Population-Aligned Persona Generation for LLM-based Social Simulation
Zhengyu Hu, Jianxun Lian, Zheyuan Xiao, Max Xiong, Yuxuan Lei, Tianfu Wang, Kaize Ding, Ziang Xiao, Nicholas Jing Yuan, Xing Xie
TL;DR
This paper tackles biases in LLM-based social simulation arising from unrepresentative persona sets by introducing a principled, three-stage framework: seed persona mining from large-scale narrative data, global distribution alignment via a two-stage process combining KDE-based importance sampling and entropic optimal transport, and group-specific persona construction through embedding-driven retrieval and targeted LLM revisions. The approach aligns synthesized personas with real-world psychometric distributions (e.g., IPIP Big Five) and demonstrates improved population-level fidelity and individual-level trait consistency across multiple datasets and models, with finite-sample guarantees. Extensive experiments across six psychometric instruments and regional settings show that the proposed Resample method consistently outperforms existing persona baselines and public sets, and that group-specific adaptation further enhances applicability to targeted subpopulations.

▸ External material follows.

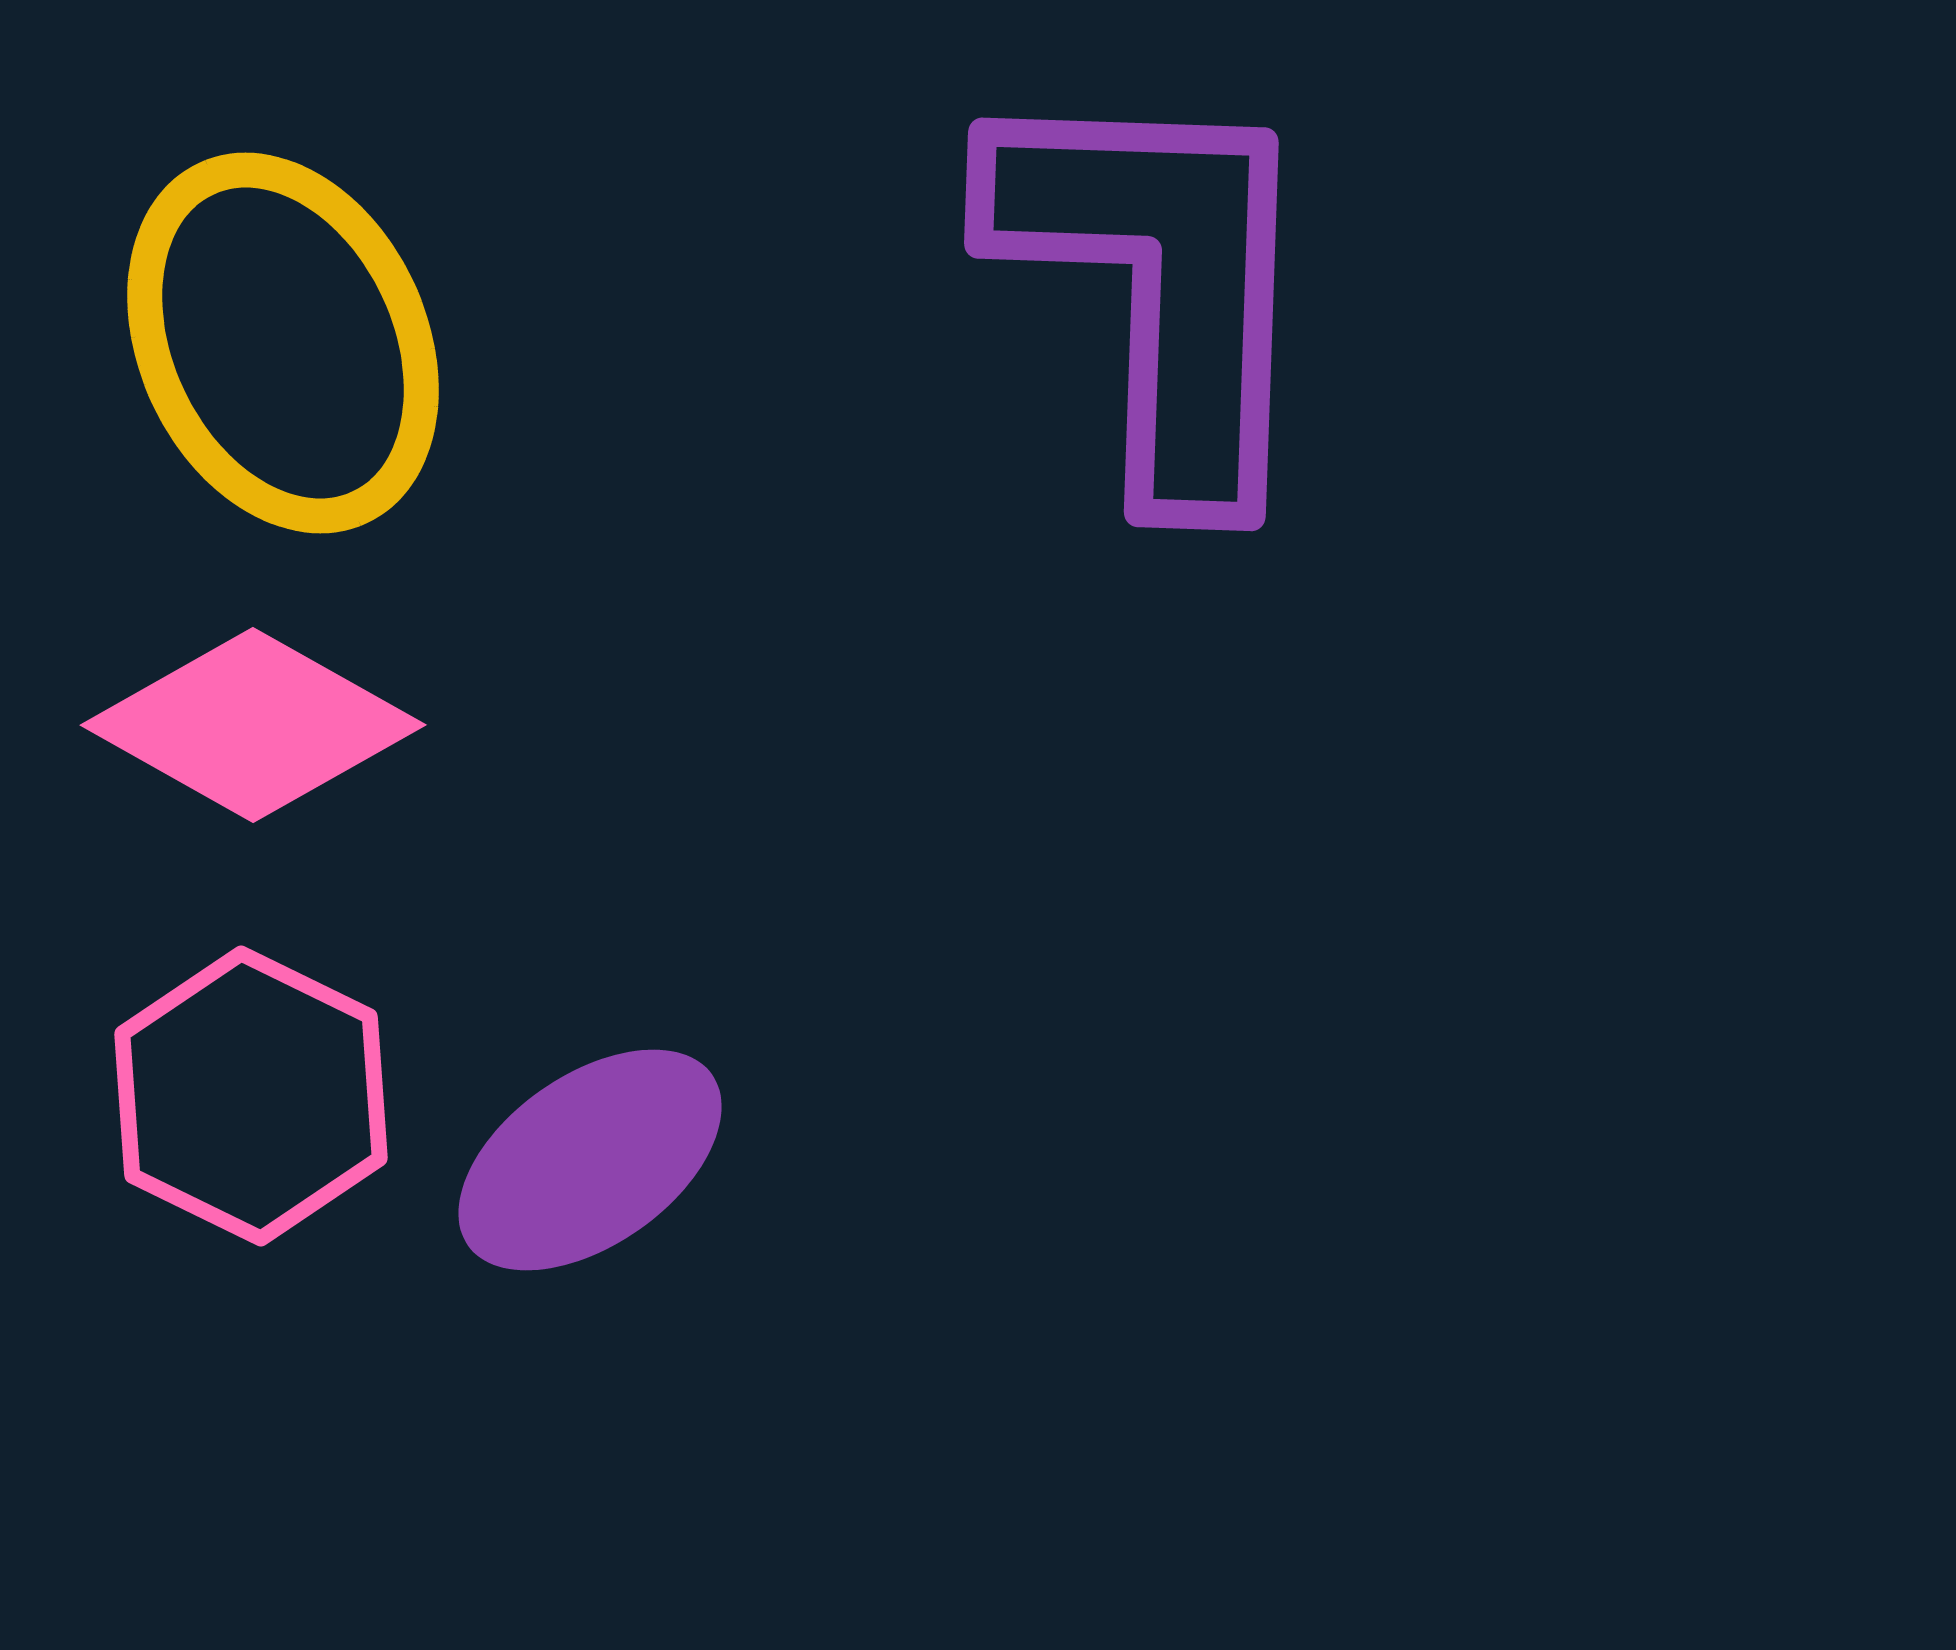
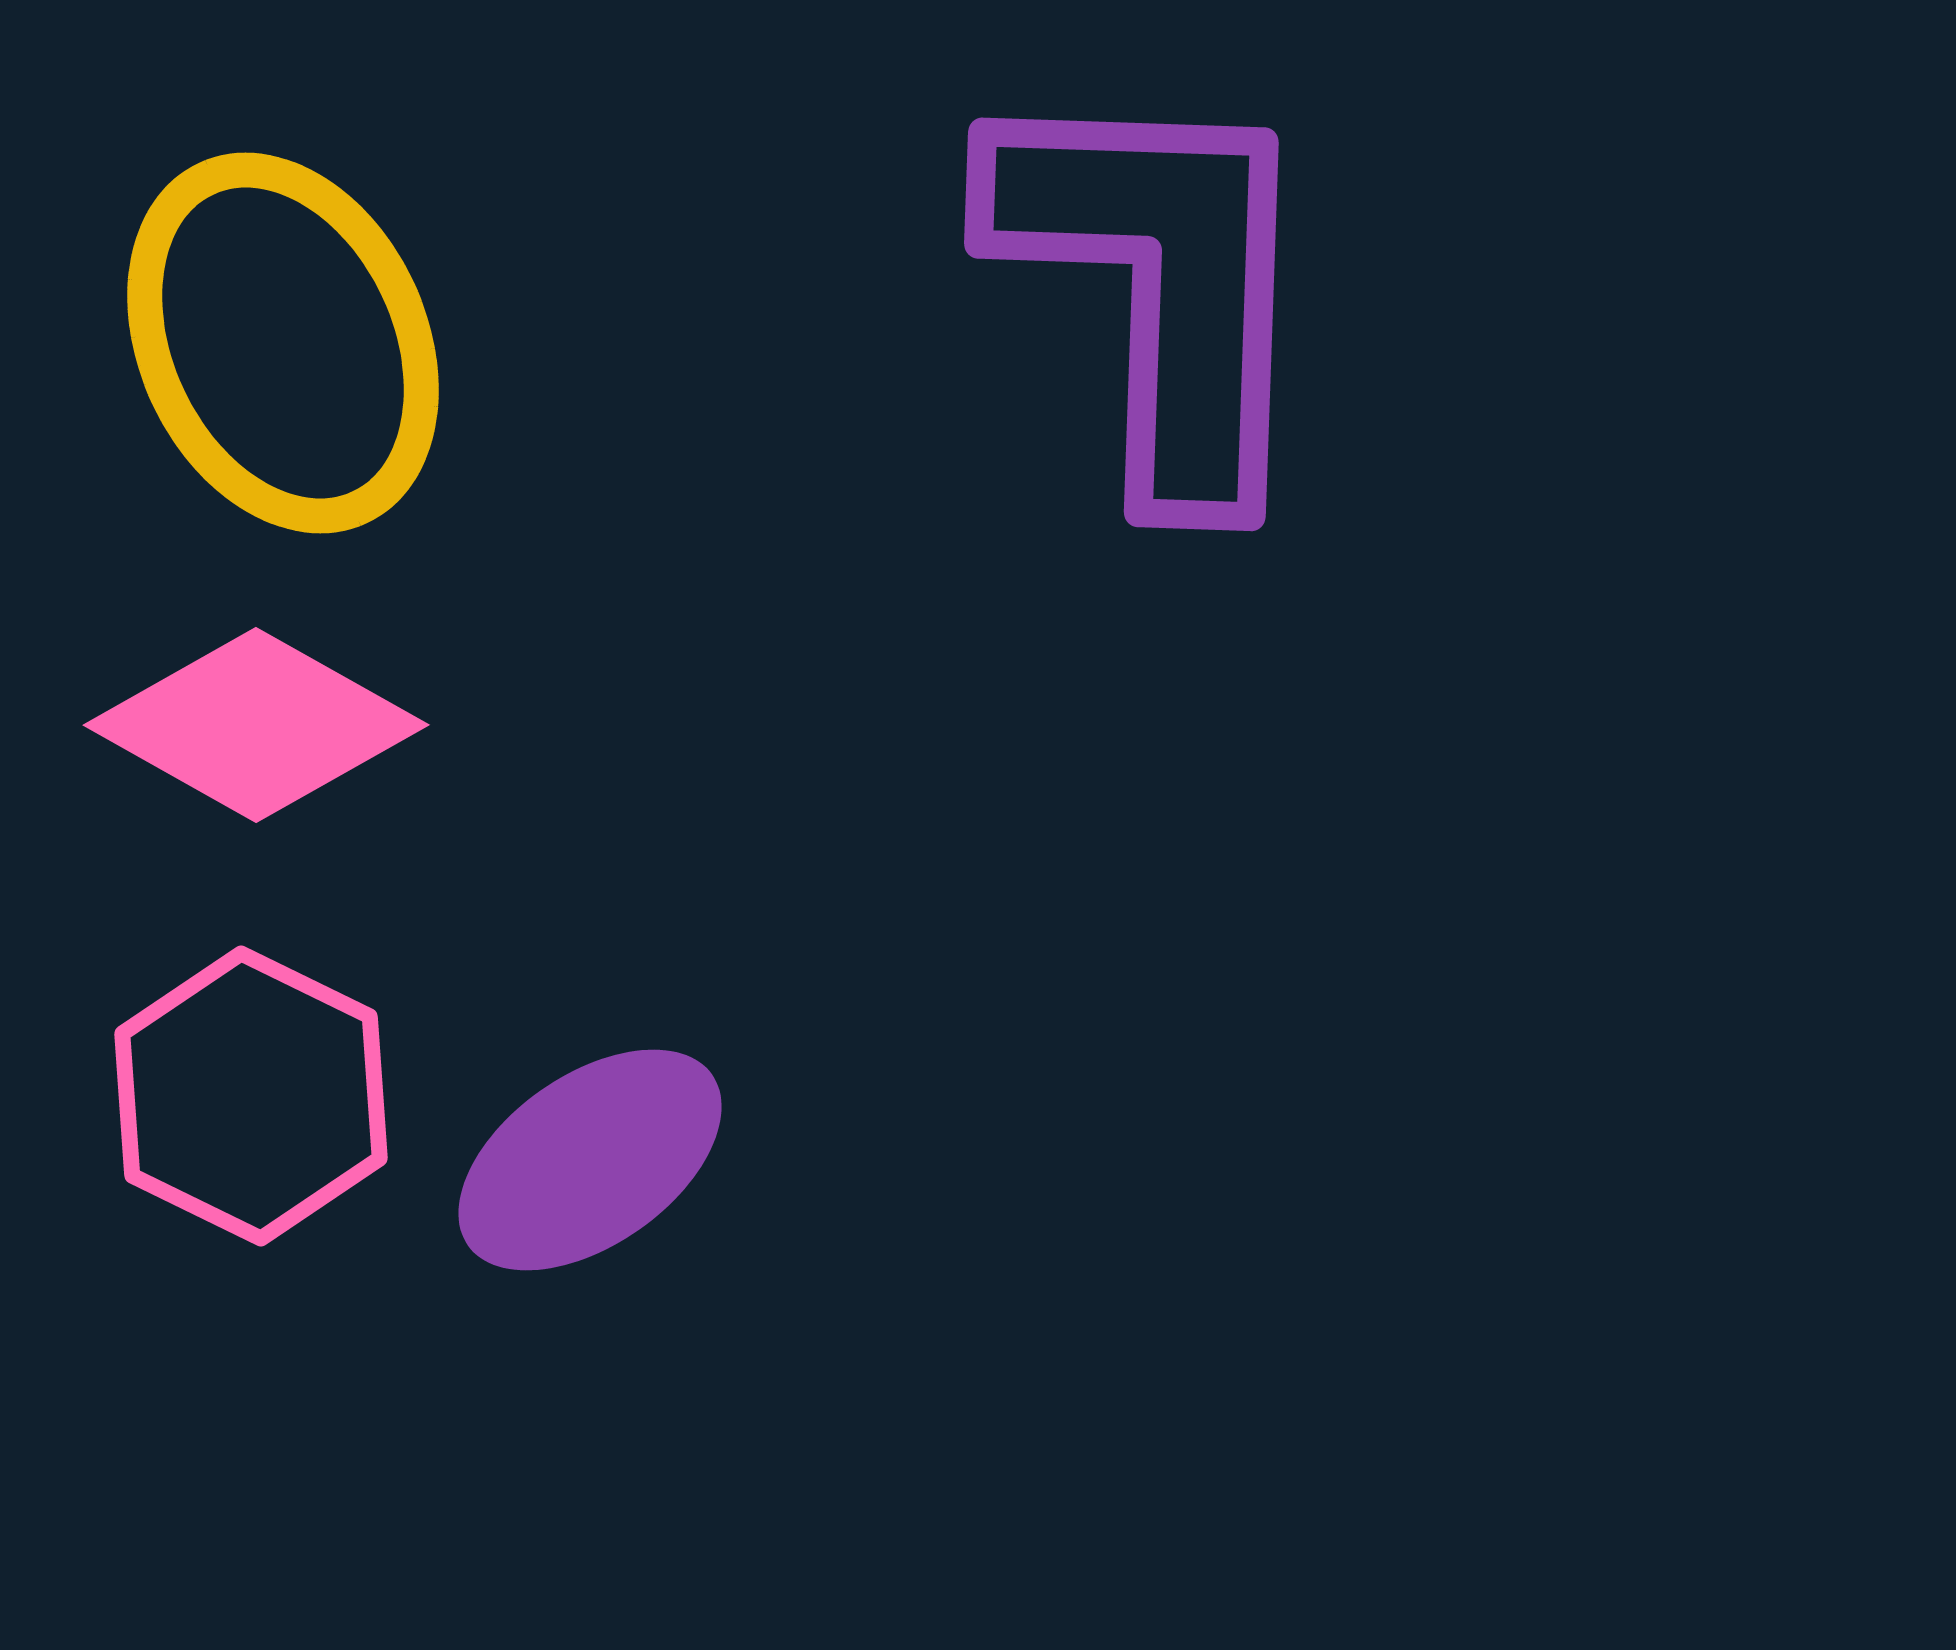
pink diamond: moved 3 px right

The work advances reliable, policy-relevant social simulations by ensuring that emergent dynamics reflect realistic population distributions rather than an 'average persona' fallacy.
Abstract
Recent advances in large language models (LLMs) have enabled human-like social simulations at unprecedented scale and fidelity, offering new opportunities for computational social science. A key challenge, however, is the construction of persona sets that authentically represent the diversity and distribution of real-world populations. Most existing LLM-based social simulation studies focus primarily on designing agentic frameworks and simulation environments, often overlooking the complexities of persona generation and the potential biases introduced by unrepresentative persona sets. In this paper, we propose a systematic framework for synthesizing high-quality, population-aligned persona sets for LLM-driven social simulation. Our approach begins by leveraging LLMs to generate narrative personas from long-term social media data, followed by rigorous quality assessment to filter out low-fidelity profiles. We then apply importance sampling to achieve global alignment with reference psychometric distributions, such as the Big Five personality traits. To address the needs of specific simulation contexts, we further introduce a task-specific module that adapts the globally aligned persona set to targeted subpopulations. Extensive experiments demonstrate that our method significantly reduces population-level bias and enables accurate, flexible social simulation for a wide range of research and policy applications.